EXCERPT PROVIDED
- Opinion
- 11 Jun 15
Sunday June 14 marks the 20th anniversary of the legendary Rory Gallagher's tragic death. While the world has changed in many ways, the trail-blazing guitarist's impact is still keenly felt...
Twenty years. It hardly seems believable that two decades have passed since the death of Rory Gallagher. But the calendar doesn’t lie. It is just that: twenty long years since the grim news came through on June 14, 1995. We are all older now, except, of course for the ones that weren’t even born back then – the Leaving Cert students and younger school kids who shuffled onto this mortal coil after that desolate Wednesday, when, in King’s College Hospital, London, the G-man slipped beyond the reach of those who had tried to save him.
So much has changed over those intervening years that the world might seem unrecognisable to Rory now. And yet and yet – in so many ways, the song remains the same.
In the first six months of 1995 alone, there were momentous events that would in their different ways reshape the world. The year began with Sweden, Finland and Austria joining the European Union. In January, over 6,400 people were killed in an earthquake in Japan. The OJ Simpson trial began in Los Angeles. On February 1, Richey Edwards of Manic Street Preachers went missing from a hotel in Bayswater, London, never to be found. And in an early foreshadowing of the Edward Snowden case, on the morning after Valentine’s Day, the hacker Kevin Mitnick was charged with violating some of the most secure computer systems in the United States. Almost a fortnight later, Barings Bank collapsed, after Nick Leeson lost $1.4 billion of the UK bank’s money speculating on the Tokyo Stock Exchange.
Ah yes. The more things change the more they remain the same – only sometimes worse. As it happens, Nick is a decent skin; he went on to become CEO at Galway United...
The day before St. Patrick’s Day that year, Mississippi became the final U.S. State to abolish slavery. You read that right: it was just twenty years ago that the ‘right’ to own another human being was finally extinguished forever (we hope) in the United States of America: hard to believe indeed. But then, there are slaves now in Qatar. Four days later, members of the Japanese Shinrikyo religious cult released sarin gas on five subway trains in Tokyo, injuring 5,510 and killing 13. In Northern Ireland, there were signs of progress towards the Belfast Agreement: in March, for the first time in 20 years, there were no British army patrols on the streets of Belfast.

[Stored data]
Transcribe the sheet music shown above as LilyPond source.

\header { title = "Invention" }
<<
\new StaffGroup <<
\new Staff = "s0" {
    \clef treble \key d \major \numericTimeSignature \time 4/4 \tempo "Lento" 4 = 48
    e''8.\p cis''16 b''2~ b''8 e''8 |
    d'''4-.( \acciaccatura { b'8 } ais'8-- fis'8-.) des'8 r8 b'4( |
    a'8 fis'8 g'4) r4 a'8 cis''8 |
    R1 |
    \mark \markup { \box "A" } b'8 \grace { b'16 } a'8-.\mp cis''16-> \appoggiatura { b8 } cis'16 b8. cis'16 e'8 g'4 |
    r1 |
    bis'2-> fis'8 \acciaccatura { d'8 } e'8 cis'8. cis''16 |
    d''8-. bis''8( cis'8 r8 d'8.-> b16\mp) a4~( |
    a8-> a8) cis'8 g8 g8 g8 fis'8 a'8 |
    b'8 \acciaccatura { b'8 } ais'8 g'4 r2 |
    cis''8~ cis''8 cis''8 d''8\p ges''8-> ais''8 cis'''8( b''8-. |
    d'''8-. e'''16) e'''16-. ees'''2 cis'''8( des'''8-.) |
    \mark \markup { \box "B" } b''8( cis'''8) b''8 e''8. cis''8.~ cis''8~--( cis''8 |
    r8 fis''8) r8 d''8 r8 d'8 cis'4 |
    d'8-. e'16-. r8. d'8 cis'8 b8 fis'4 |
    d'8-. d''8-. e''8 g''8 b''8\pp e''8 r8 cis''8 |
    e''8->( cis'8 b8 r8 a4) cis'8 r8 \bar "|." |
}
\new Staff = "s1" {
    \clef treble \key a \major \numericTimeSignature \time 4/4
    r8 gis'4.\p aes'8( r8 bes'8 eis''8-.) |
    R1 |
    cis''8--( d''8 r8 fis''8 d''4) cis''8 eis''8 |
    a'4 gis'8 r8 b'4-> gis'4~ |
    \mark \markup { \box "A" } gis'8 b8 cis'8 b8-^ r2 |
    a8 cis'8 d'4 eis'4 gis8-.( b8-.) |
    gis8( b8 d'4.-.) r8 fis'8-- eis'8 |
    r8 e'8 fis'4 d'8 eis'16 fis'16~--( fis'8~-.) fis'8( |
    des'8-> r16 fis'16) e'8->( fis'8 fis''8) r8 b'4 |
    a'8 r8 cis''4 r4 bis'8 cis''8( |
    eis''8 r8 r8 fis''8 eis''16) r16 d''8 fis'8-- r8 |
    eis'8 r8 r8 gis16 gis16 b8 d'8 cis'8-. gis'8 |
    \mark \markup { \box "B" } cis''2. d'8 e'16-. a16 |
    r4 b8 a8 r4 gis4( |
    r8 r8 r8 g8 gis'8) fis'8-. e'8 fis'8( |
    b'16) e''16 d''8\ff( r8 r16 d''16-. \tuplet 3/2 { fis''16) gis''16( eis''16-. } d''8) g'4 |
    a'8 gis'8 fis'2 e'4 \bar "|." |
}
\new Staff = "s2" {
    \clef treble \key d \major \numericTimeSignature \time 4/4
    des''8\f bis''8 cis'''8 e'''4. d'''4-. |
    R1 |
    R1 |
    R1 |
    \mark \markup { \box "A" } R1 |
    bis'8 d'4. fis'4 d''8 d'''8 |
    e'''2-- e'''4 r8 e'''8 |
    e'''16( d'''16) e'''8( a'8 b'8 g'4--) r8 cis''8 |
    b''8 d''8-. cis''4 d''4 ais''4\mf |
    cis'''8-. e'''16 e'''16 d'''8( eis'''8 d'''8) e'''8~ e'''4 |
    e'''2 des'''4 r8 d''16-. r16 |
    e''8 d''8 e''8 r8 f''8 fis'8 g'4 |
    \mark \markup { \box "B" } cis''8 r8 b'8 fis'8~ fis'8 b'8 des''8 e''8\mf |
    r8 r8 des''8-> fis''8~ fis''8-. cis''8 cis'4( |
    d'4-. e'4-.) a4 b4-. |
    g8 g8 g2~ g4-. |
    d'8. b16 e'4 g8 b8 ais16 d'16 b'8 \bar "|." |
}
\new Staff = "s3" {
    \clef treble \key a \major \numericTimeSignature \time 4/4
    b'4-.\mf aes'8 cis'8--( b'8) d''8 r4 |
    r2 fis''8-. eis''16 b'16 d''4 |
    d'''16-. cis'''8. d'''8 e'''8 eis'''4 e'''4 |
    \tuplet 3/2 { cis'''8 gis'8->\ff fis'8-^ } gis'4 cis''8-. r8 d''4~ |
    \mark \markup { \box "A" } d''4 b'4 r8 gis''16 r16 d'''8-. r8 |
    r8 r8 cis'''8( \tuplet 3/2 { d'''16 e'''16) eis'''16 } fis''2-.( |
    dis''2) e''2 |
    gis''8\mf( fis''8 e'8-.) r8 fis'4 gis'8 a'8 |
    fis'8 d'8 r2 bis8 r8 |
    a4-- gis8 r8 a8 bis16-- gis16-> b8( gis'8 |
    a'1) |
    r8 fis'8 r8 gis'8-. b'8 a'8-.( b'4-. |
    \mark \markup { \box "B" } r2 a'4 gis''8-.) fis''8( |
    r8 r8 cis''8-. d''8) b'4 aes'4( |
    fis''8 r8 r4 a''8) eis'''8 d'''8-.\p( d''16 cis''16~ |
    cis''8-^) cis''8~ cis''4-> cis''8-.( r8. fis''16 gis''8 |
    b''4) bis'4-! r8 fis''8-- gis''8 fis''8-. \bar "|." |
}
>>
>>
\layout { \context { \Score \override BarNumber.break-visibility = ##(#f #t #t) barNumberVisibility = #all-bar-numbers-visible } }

EXERCISES
(a) Using the Rory Gallagher article, answer these:
(i) In which hospital did Rory Gallagher die?
(ii) Which three countries joined the European Union at the start of 1995?
(iii) How many people were killed in the sarin gas attack on the Tokyo subway trains?
(b) Reproduce word for word the part of the Rory Gallagher article starting at "Ah yes. The" up to and including "streets of Belfast.".

WRITTEN ANSWERS
(a)
(i) King's College Hospital, London
(ii) Sweden, Finland and Austria
(iii) 13

(b)
Ah yes. The more things change the more they remain the same – only sometimes worse. As it happens, Nick is a decent skin; he went on to become CEO at Galway United...
The day before St. Patrick’s Day that year, Mississippi became the final U.S. State to abolish slavery. You read that right: it was just twenty years ago that the ‘right’ to own another human being was finally extinguished forever (we hope) in the United States of America: hard to believe indeed. But then, there are slaves now in Qatar. Four days later, members of the Japanese Shinrikyo religious cult released sarin gas on five subway trains in Tokyo, injuring 5,510 and killing 13. In Northern Ireland, there were signs of progress towards the Belfast Agreement: in March, for the first time in 20 years, there were no British army patrols on the streets of Belfast.